I love that so often what God wants us to do doesn’t make sense based on how we perceive the world, the failure we think is likely to result if we follow where we sense God leading (while depending on our own strength or abilities!), or what we think “needs” to happen next in our lives.
I love the adventure that faith is. I love that every day is filled with opportunities to live out our faith, often in disregard to what our commonsense tells us. Each day is filled with opportunities to choose what is more real: His Word or our “commonsense”.
And, again, that’s exactly where He wants us. We have spent our entire lives being taught about the world, first as infants as we absorbed what was going on around us, and then eventually through school and life experiences.
And now He has the incredible job of un-teaching us.
Lord, help me be willing to be un-taught. Help Your voice be the loudest one as I live out this life.
“We can imagine the excitement of the disciples when it occurred to them that their Master was, indeed, God’s long-awaited Messiah — the Christ of God…He was among them. He was the anointed, chosen one of God.”
When I read that, I unexpectedly burst into tears.
Had I been one of the disciples, I would’ve undoubtedly been sobbing in light of the truth of His identity. I would have thought, “He is GOD and He is choosing to spend His time HERE, with ME, in MY boat!”
What an honor. What an incredible, incredible gift. Who are we that He would want to know us and spend time with us?! It’s amazing!
And the fact that when Jesus died and rose again, He sent the Holy Spirit to come and be with each of us individually? It’s beautiful. No, Jesus isn’t here in the flesh, but His Holy Spirit resides within me. And so my tearful awe and reverence still applies- “He is GOD and He is choosing to spend His time HERE, with ME.”
How could I doubt for one single second my worth or value when the Creator of all things delights in me? When He wants to be with me?!
“All they could think about were political matters…Here, at last, was Jesus, the one whom they saw could drive out their foes and set them free from political domination.”
How often do we misinterpret what God is doing? How often do we minimize what it is He is trying to accomplish? How often do we narrow the scope of what He sees as truly important?
He sees things so much differently than we do. His plans are so much bigger than ours.
I am so grateful for that.
I am so grateful that it doesn’t have to make sense to me. I am so grateful that I can know God is working, even when what I’m looking at doesn’t appear to be changing.
Lord, help my eyes to focus on what it is You are looking at and working on. Give me heaven’s perspective.

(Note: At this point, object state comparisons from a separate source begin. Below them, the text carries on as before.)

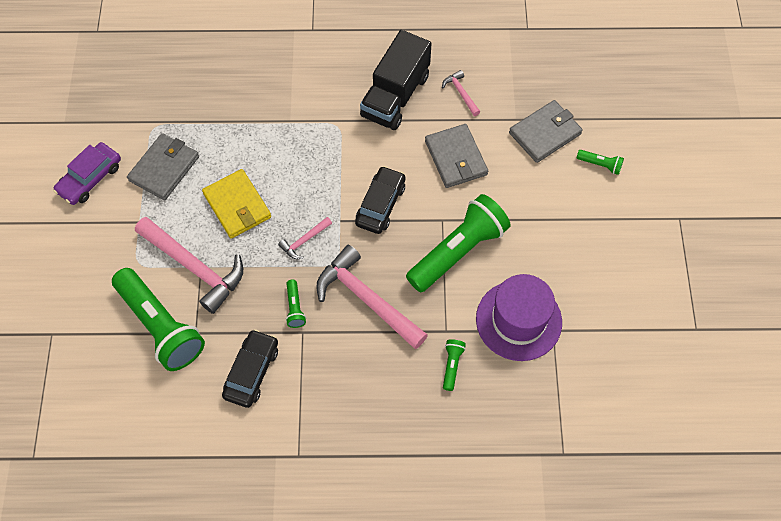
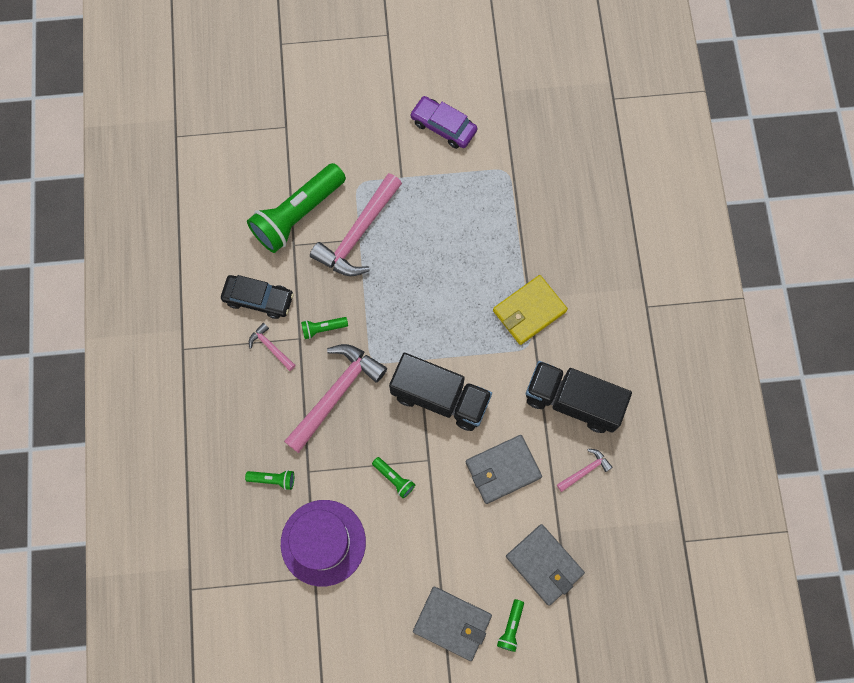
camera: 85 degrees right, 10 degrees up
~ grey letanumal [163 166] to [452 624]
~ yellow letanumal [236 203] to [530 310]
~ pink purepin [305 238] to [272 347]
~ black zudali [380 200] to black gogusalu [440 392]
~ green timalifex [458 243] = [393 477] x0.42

“We have not just come to this conclusion because we have thought about it. We have understood this to be true because God has revealed it to us.”
THAT is why faith “doesn’t make sense”! For a long time I thought I needed a logical reason to believe. But we don’t! It’s deeper than logic. Faith is not a thing of the mind, it’s a thing of the heart. Faith is the result of God moving within us, helping us to see what we’ve been previously blind to.
I believe because I love Him.
And I love Him in a bigger, deeper way than I could ever have concocted myself. I love Him because I know He is with me. I love Him because I can feel that He loves me.
Faith is bigger than us.
It’s a gift.
All of it–life, grace, faith, hope, His plan, what awaits us–it’s such an incredible gift.